I serramenti giocano un ruolo fondamentale su un edificio sia per un fattore architettonico, sia per ragioni tecniche, come l’isolamento termico ed acustico. Le superfici trasparenti comportano numerosi vantaggi e parallelamente altrettanti svantaggi.

Per esempio fra i vantaggi si riconoscono:
– L’ingresso della luce naturale
– La vista verso l’esterno, il panorama
– L’ingresso della radiazione solare nel periodo invernale
– La possibilità di aerare i locali con l’apertura delle finestre

Fra i svantaggi invece si riconoscono:
– le dispersioni termiche
– il carico termico non desiderato nel periodo estivo
– il fonoisolamento
– l’abbagliamento
– dispersioni termiche per ventilazione in condizioni non controllate

Oggi in particolare la tendenza in architettura porta alla scelta di superfici vetrate sempre più grandi, in modo da rivestire un ruolo di protagonista del contesto edilizio. E’ chiaro che il vetro significa trasparenza, leggerezza in una costruzione, e rappresenta un elemento che mette in contatto l’ambiente interno con quello esterno, con conseguente benessere per le persone presenti all’interno dell’edificio.
Per contro i serramenti hanno sempre rappresentato un punto debole dell’involucro edilizio, idealmente possono essere immaginati come i buchi di un recipiente pieno d’acqua dal punto di vista termico ed acustico e anche della sicurezza nei confronti dell’antieffrazione.

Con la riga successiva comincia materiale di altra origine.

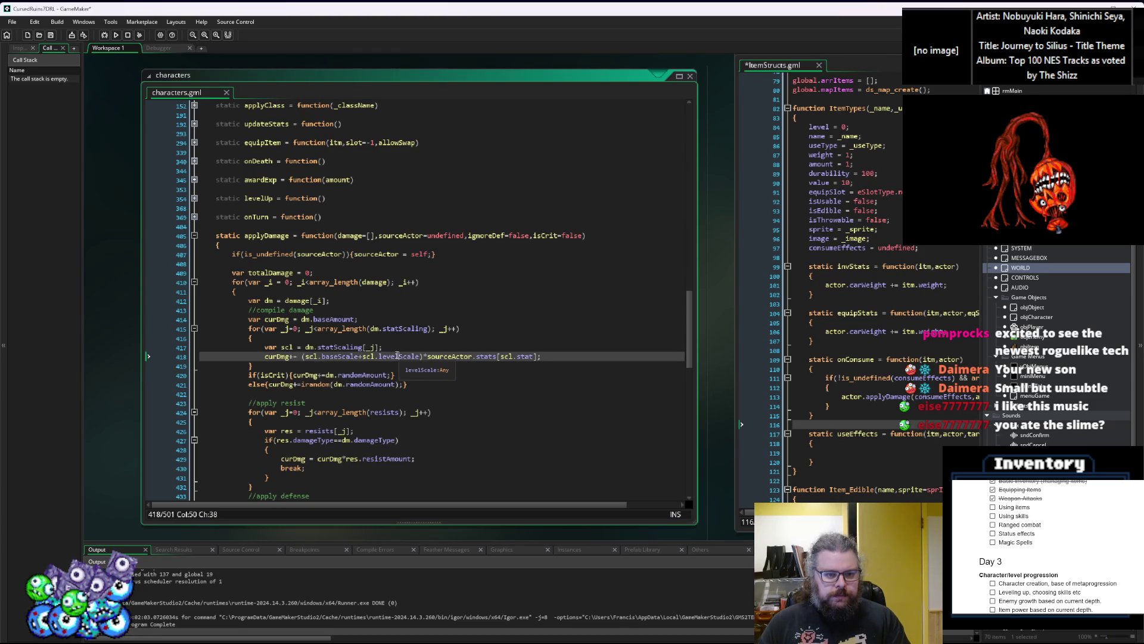
pyautogui.doubleClick(410, 357)
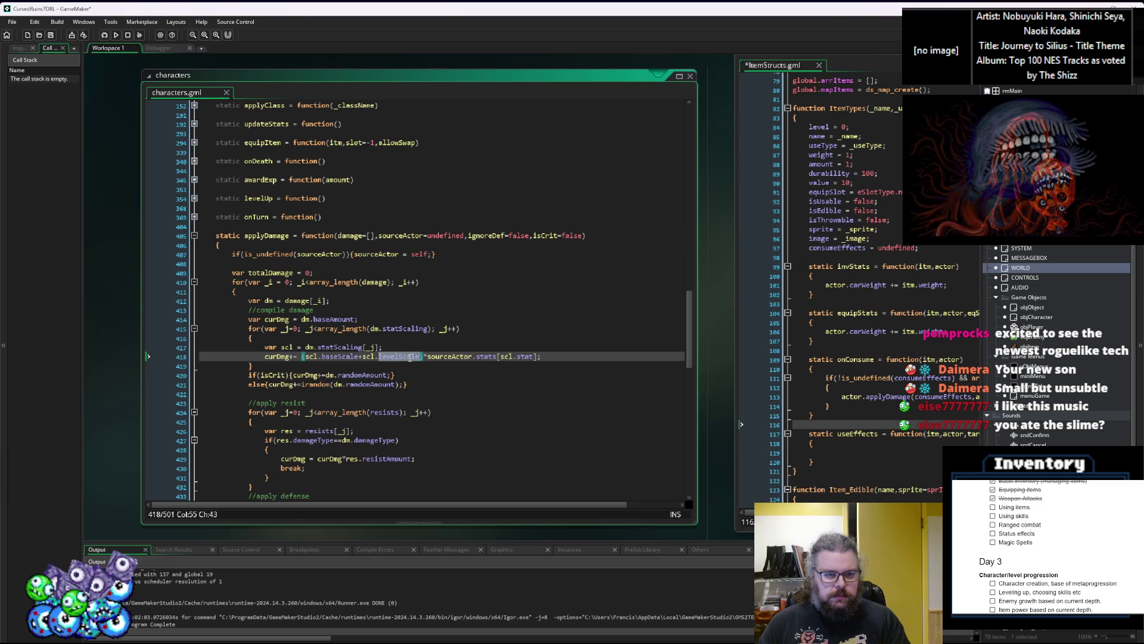
pyautogui.click(409, 329)
pyautogui.doubleClick(409, 328)
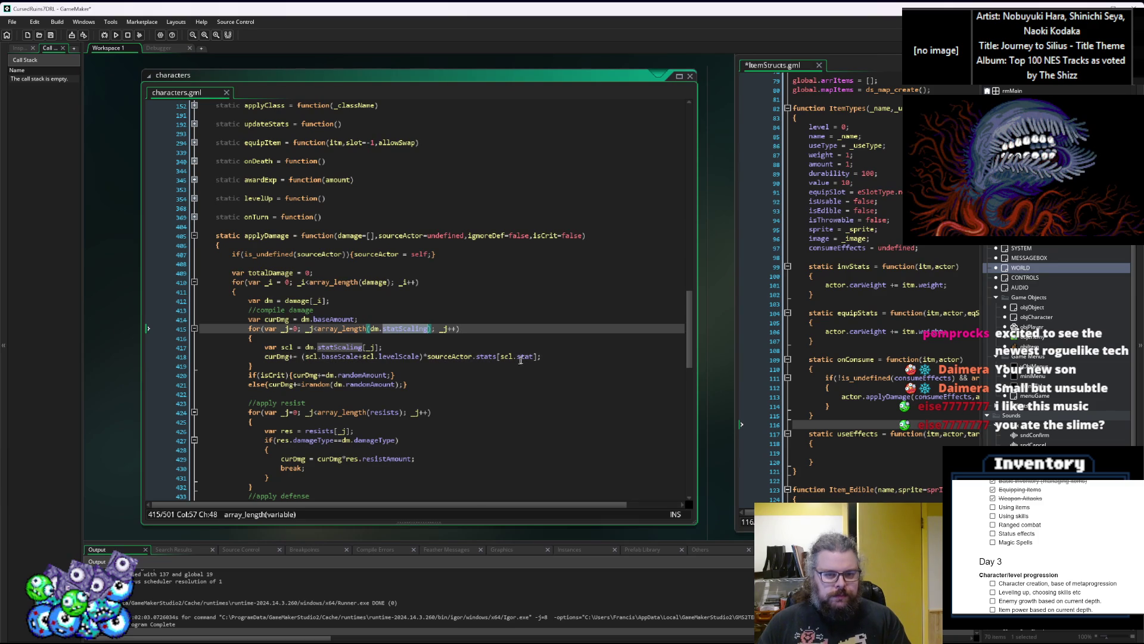
pyautogui.click(458, 356)
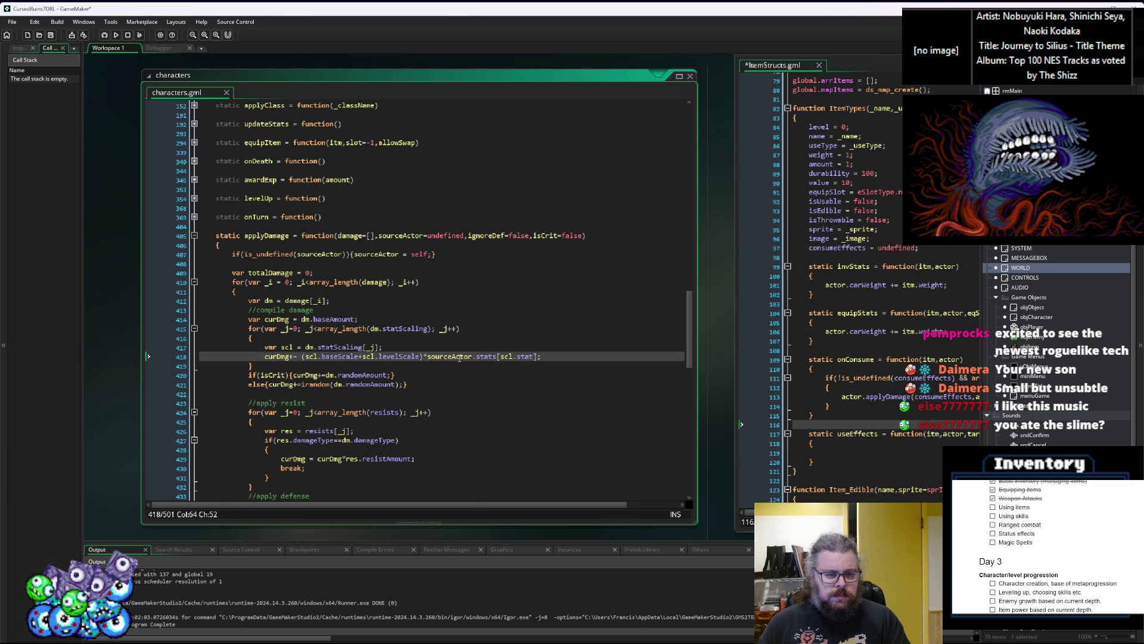
# Check levelScale's type and the randomAmount value used in the damage code
pyautogui.doubleClick(388, 355)
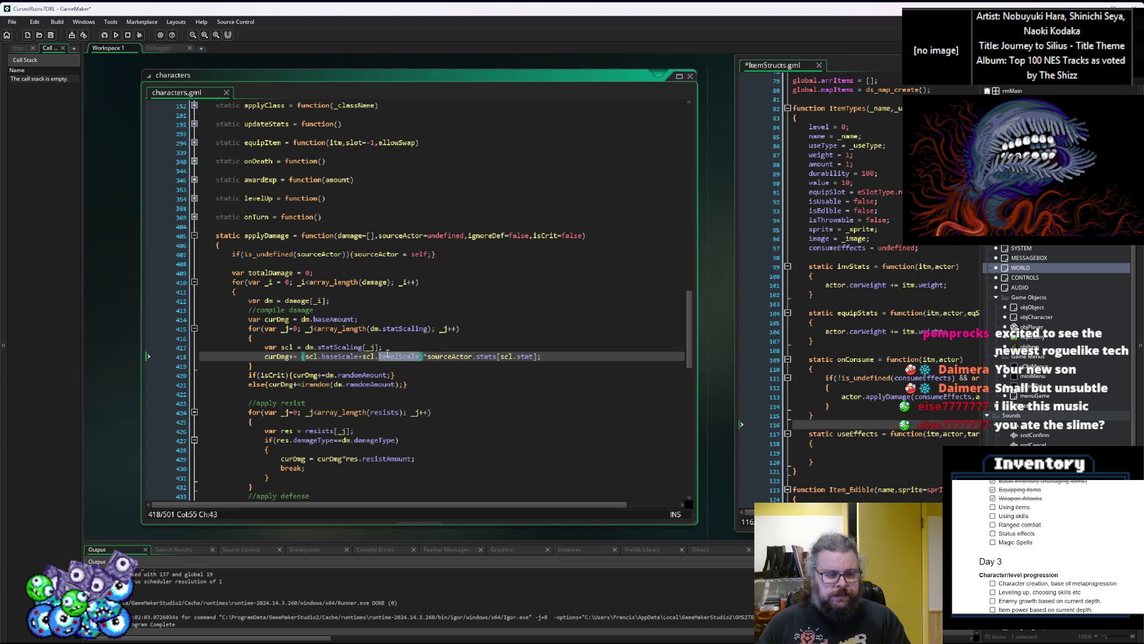
pyautogui.click(385, 374)
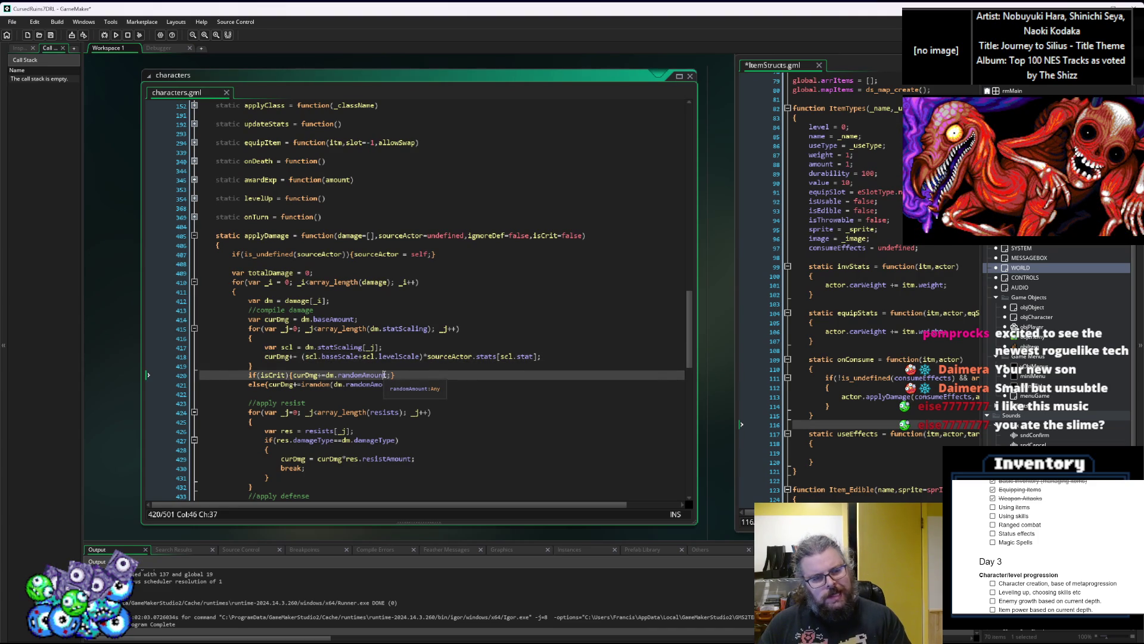
pyautogui.click(405, 357)
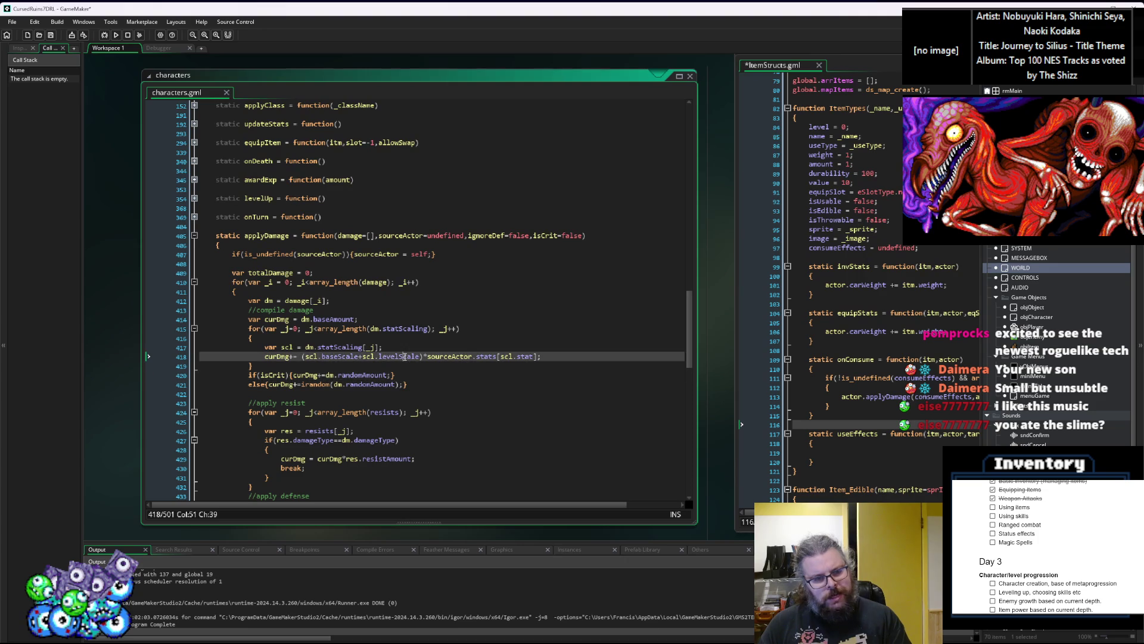
pyautogui.doubleClick(405, 357)
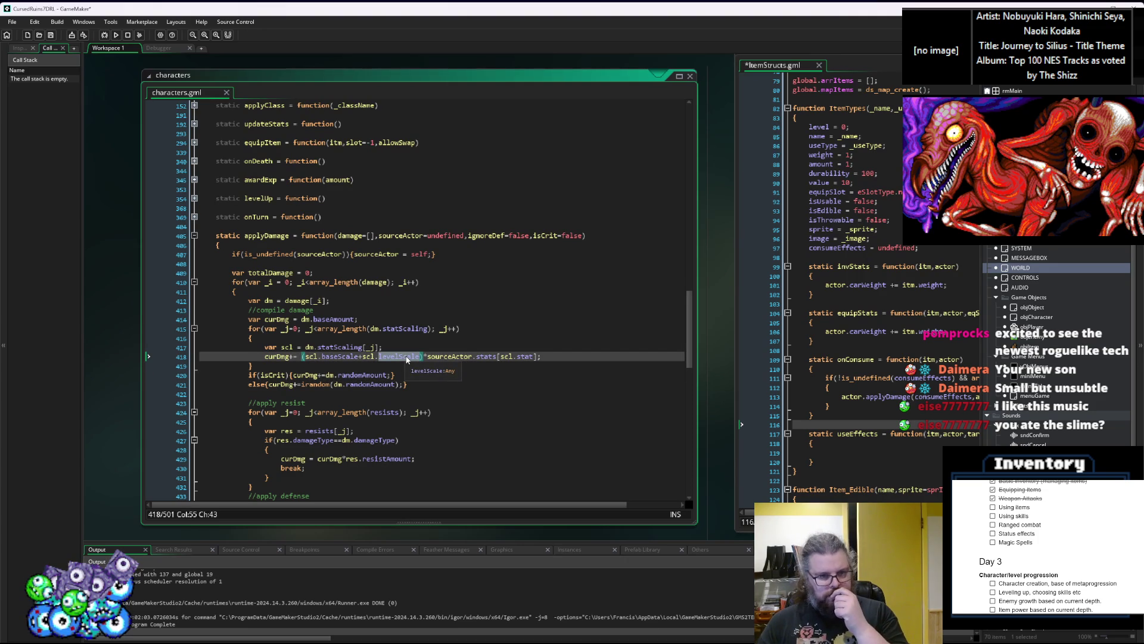
pyautogui.scroll(-1, 407, 359)
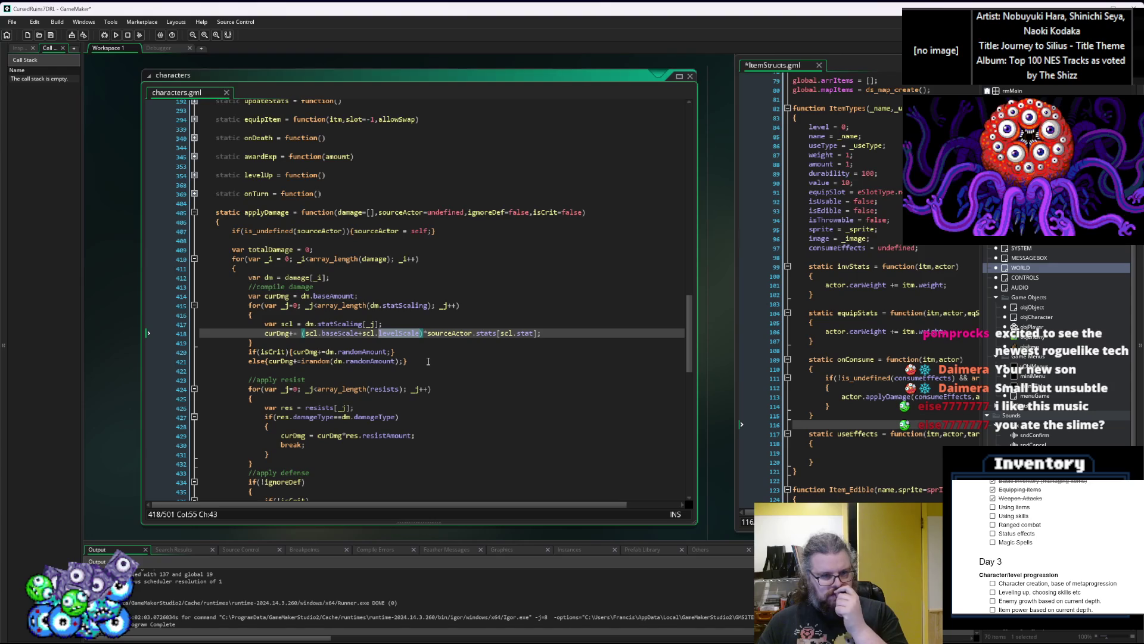
pyautogui.doubleClick(365, 352)
pyautogui.click(365, 353)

Ma attenzione, non dobbiamo rinunciare ad ampie vetrate, si può tranquillamente continuare a proporre soluzioni architettonicamente piacevoli perché fortunatamente la tecnologia ha fatto progressi e i serramenti sono migliorati notevolmente nel tempo.

Fattori progettuali

Le superfici trasparenti, se progettate con criterio, possono divenire un punto di forza di una costruzione. Oltre alla qualità tecnica del serramento è importante la sua collocazione. Ad esempio è opportuno prevedere ampie superfici vetrate al lato sud (fonte gratuita di energia solare d’inverno) e minori al lato nord. D’altro canto è opportuno prevedere efficaci schermature solari per proteggersi dalla radiazione solare nel periodo estivo. In sostanza si devono tener conto di questi fattori principali:

1. tipologia di telaio e di vetro
2. cura dei particolari costruttivi per evitare ponti termici lungo il perimetro del serramento
3. collocazione dei serramenti in funzione dell’orientamento dell’edificio
4. adeguate schermature solari (integrate nel sistema edilizio come sporti, porticati o elementi a se stanti come veneziane, frangisole, tende oscuranti, ecc…)

Il vetro

Il principale componente di un serramento è il vetro. Ma cos’è il vetro? Si tratta di un solido amorfo composto principalmente da silice (SiO2) ottenuto da un rapido raffreddamento della sostanza vetrificante a partire dallo stato liquido.
Le lastre piane sono dette solitamente “float” , nome derivante dal processo di produzione. Gli esigui spessori di una singola lastra di vetro (dell’ordine dei 4-6 mm) comportano una conducibilità termica piuttosto alta; è per questo che si impiegano vetro-camera con una o due intercapedini al cui interno è presente aria o altri gas nobili maggiormente isolanti quali l’Argon e il Kripton.
Con l’interposizione di aria o altri gas fra le lastre di vetro abbiamo abbassato la conducibilità della vetrata. Ma possiamo fare molto di più!!
Un altro fattore responsabile della trasmissione del calore è l’irraggiamento. Quindi se viene posta sulla lastra di vetro una pellicola trasparente con caratteristiche basso-emissive (deposito superficiale di metalli o ossidi di metalli), il calore viene maggiormente riflesso all’interno dell’abitazione con notevole riduzione della trasmittanza termica della vetrata. Se si impiega la tecnica di deposizione magnetronica (ε < 0,05),  il valore di trasmittanza del vetrocamera si riduce all’incirca a metà rispetto a quello di un vetrocamera senza il basso-emissivo.
Oltre alla trasmittanza termica è importante il fattore solare, ossia il rapporto fra l’energia entrante attraverso il vetro e quella incidente, generalmente questo valore si aggira fra 0,5 e 0,6.

Il telaio

Anche il telaio comprensivo della parte fissa e della parte mobile (l’anta) concorre a determinare la trasmittanza dell’intero serramento. In commercio i telai più diffusi sono:

telai in legno: sono i più diffusi, soprattutto nelle abitazioni; il loro grado di isolamento dipende essenzialmente dallo spessore dell’anta-telaio e dall’essenza del legno (maggior isolamento per i legni più teneri)
telai in pvc: il loro grado di isolamento dipende essenzialmente dal numero di camere racchiuse all’interno del telaio;
telai metallici con o senza taglio termico: questo tipologia è penalizzante nei confronti dell’isolamento termico se confrontata con le precedenti.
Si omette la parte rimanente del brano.